:: Collected data ::
<<<<
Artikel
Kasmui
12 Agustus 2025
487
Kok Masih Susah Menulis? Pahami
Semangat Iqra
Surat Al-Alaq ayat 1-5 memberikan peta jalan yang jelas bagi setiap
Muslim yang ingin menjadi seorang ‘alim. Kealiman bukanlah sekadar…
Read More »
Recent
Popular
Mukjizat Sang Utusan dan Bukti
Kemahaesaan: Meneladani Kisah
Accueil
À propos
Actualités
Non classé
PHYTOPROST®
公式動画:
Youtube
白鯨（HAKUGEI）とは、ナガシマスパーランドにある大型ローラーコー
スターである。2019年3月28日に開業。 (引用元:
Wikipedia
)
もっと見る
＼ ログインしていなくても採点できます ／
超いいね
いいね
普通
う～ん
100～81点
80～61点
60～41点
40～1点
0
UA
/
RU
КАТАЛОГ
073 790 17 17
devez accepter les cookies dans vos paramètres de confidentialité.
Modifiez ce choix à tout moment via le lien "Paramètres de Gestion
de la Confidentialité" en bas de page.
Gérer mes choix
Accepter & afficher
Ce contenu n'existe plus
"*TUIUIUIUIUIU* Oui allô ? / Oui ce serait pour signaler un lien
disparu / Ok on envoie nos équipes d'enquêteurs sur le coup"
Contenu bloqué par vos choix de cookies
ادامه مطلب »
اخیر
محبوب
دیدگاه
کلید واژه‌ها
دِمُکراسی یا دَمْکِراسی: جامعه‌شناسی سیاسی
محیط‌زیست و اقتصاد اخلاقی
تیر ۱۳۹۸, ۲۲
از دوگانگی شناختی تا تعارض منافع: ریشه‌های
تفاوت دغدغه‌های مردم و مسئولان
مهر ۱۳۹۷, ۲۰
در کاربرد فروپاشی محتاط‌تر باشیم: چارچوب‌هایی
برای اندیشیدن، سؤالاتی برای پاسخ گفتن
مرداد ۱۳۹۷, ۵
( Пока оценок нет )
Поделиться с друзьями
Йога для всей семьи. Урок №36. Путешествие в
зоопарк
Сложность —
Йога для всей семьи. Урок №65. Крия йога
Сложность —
>>>>
Please retype all of the data above exactly as written.

:: Answer for this exercise ::
Artikel
Kasmui
12 Agustus 2025
487
Kok Masih Susah Menulis? Pahami
Semangat Iqra
Surat Al-Alaq ayat 1-5 memberikan peta jalan yang jelas bagi setiap
Muslim yang ingin menjadi seorang ‘alim. Kealiman bukanlah sekadar…
Read More »
Recent
Popular
Mukjizat Sang Utusan dan Bukti
Kemahaesaan: Meneladani Kisah
Accueil
À propos
Actualités
Non classé
PHYTOPROST®
公式動画:
Youtube
白鯨（HAKUGEI）とは、ナガシマスパーランドにある大型ローラーコー
スターである。2019年3月28日に開業。 (引用元:
Wikipedia
)
もっと見る
＼ ログインしていなくても採点できます ／
超いいね
いいね
普通
う～ん
100～81点
80～61点
60～41点
40～1点
0
UA
/
RU
КАТАЛОГ
073 790 17 17
devez accepter les cookies dans vos paramètres de confidentialité.
Modifiez ce choix à tout moment via le lien "Paramètres de Gestion
de la Confidentialité" en bas de page.
Gérer mes choix
Accepter & afficher
Ce contenu n'existe plus
"*TUIUIUIUIUIU* Oui allô ? / Oui ce serait pour signaler un lien
disparu / Ok on envoie nos équipes d'enquêteurs sur le coup"
Contenu bloqué par vos choix de cookies
ادامه مطلب »
اخیر
محبوب
دیدگاه
کلید واژه‌ها
دِمُکراسی یا دَمْکِراسی: جامعه‌شناسی سیاسی
محیط‌زیست و اقتصاد اخلاقی
تیر ۱۳۹۸, ۲۲
از دوگانگی شناختی تا تعارض منافع: ریشه‌های
تفاوت دغدغه‌های مردم و مسئولان
مهر ۱۳۹۷, ۲۰
در کاربرد فروپاشی محتاط‌تر باشیم: چارچوب‌هایی
برای اندیشیدن، سؤالاتی برای پاسخ گفتن
مرداد ۱۳۹۷, ۵
( Пока оценок нет )
Поделиться с друзьями
Йога для всей семьи. Урок №36. Путешествие в
зоопарк
Сложность —
Йога для всей семьи. Урок №65. Крия йога
Сложность —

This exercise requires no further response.